We might need to split the existing implementations. But I believe it is easier to start over and not touch the existing implementations. For example, you can start by implementing nothing but a TermLookup. If this works, you can add a small TermBuffer implementation on top that allows for prefetching. Since TermBuffer alone is not very useful, you might need to use the PrefetchingTermLookup interface as a decorator instead:

class PrefetchingElasticTermLookup implements PrefetchingTermLookup {

	private $lookup;

	public function __construct( ElasticTermLookup $lookup ) {
		$this->lookup = $lookup;
	}

	public function prefetchTerms( array $entityIds, array $termTypes = null, array $languageCodes = null ) {
		/* TBD */
	}

	public function getPrefetchedTerm( EntityId $entityId, $termType, $languageCode ) {
		switch ( $termType ) {
			case TermIndexEntry::TYPE_LABEL:
				return $this->getLabel( $entityId, $languageCode );
			case TermIndexEntry::TYPE_DESCRIPTION:
				return $this->getDescription( $entityId, $languageCode );
			default:
				throw new \InvalidArgumentException( "Not defined for \$termType \"$termType\"" );
		}
	}

	public function getLabel( EntityId $entityId, $languageCode ) {
		$this->lookup->getLabel( $entityId, $languageCode );
	}

	public function getLabels( EntityId $entityId, array $languageCodes ) {
		$this->lookup->getLabels( $entityId, $languageCodes );
	}

	public function getDescription( EntityId $entityId, $languageCode ) {
		$this->lookup->getDescription( $entityId, $languageCode );
	}

	public function getDescriptions( EntityId $entityId, array $languageCodes ) {
		$this->lookup->getDescriptions( $entityId, $languageCodes );
	}

}

TermLookup methods are supposed to be dealing with entities from federated repos too, and also working on the WikibaseClient side […]

This might indeed be needed.
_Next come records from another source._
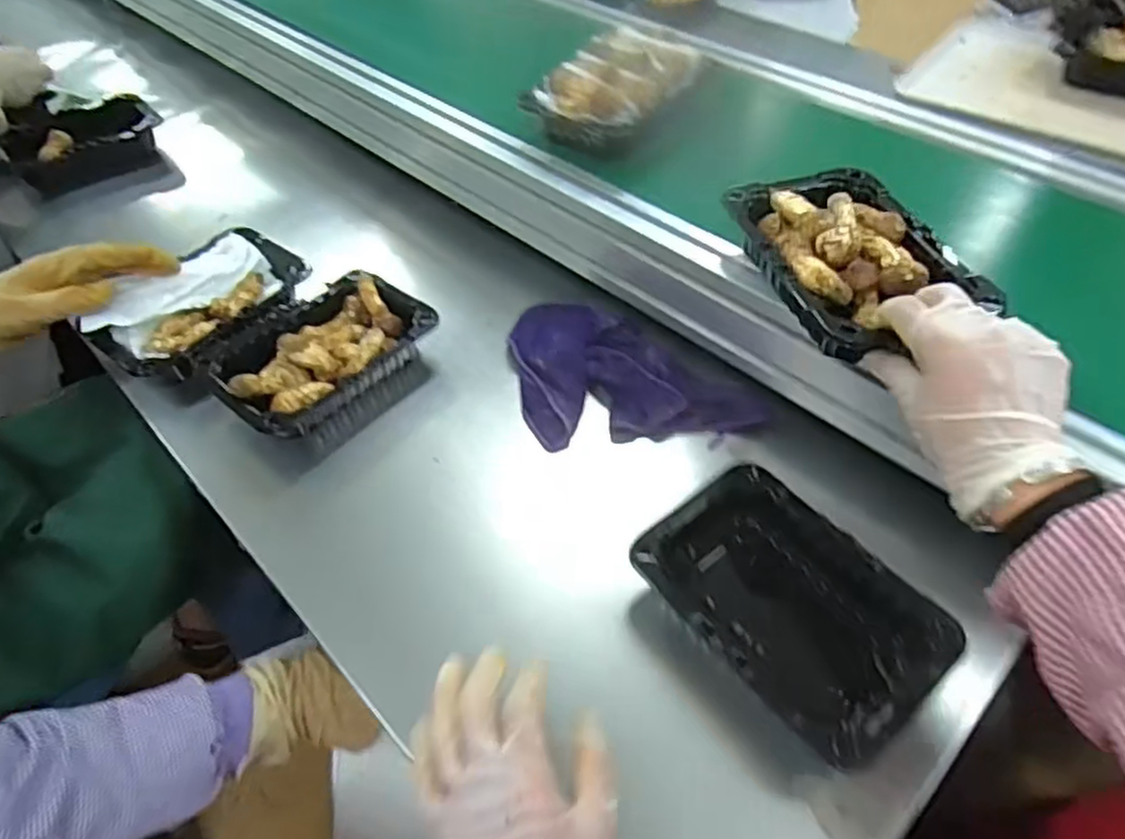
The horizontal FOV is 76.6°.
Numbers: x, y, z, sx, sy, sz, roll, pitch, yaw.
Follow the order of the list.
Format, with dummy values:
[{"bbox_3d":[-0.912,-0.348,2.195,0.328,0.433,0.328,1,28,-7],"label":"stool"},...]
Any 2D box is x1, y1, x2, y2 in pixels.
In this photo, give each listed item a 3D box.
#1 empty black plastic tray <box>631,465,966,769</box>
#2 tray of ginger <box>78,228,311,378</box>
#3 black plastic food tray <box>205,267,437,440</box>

However, I suggest to not care for these for the moment. We can add such functionality later via dispatchers, decorators, and such.

Another API quirk: getLabel(s) and getDescription(s) return null when the term does not exist. getPrefetchedTerm returns null when term has not been prefetched and false when it does not exist. Probably needs to be unified, otherwise it is annoying to integrate those two.

Change 416641 had a related patch set uploaded (by Smalyshev; owner: Smalyshev):
[mediawiki/extensions/Wikibase@master] [WIP] Implement TermLookup with ElasticSearch

https://gerrit.wikimedia.org/r/416641

Smalyshev moved this task from Doing to In review on the User-Smalyshev board.Mar 13 2018, 7:38 AM

Change 416641 merged by jenkins-bot:
[mediawiki/extensions/Wikibase@master] Implement TermLookup with ElasticSearch

https://gerrit.wikimedia.org/r/416641

Smalyshev closed this task as Resolved.Mar 18 2018, 9:23 PM

I think this is done, though not enabled anywhere yet - I imagine we need some plan with regard to where it is going to be enabled?

Note: there are several places in the code that call TermIndex::getTermsOfEntities(). These would need to be converted to using a TermLookup in order to benefit from this.

To enable this, the entry for 'PrefetchingTermLookup' in data-access/src/PerRepositoryServiceWiring.php needs to be changed to instantiate an ElasticTermLookup instead of a BufferingTermLookup, depending on config.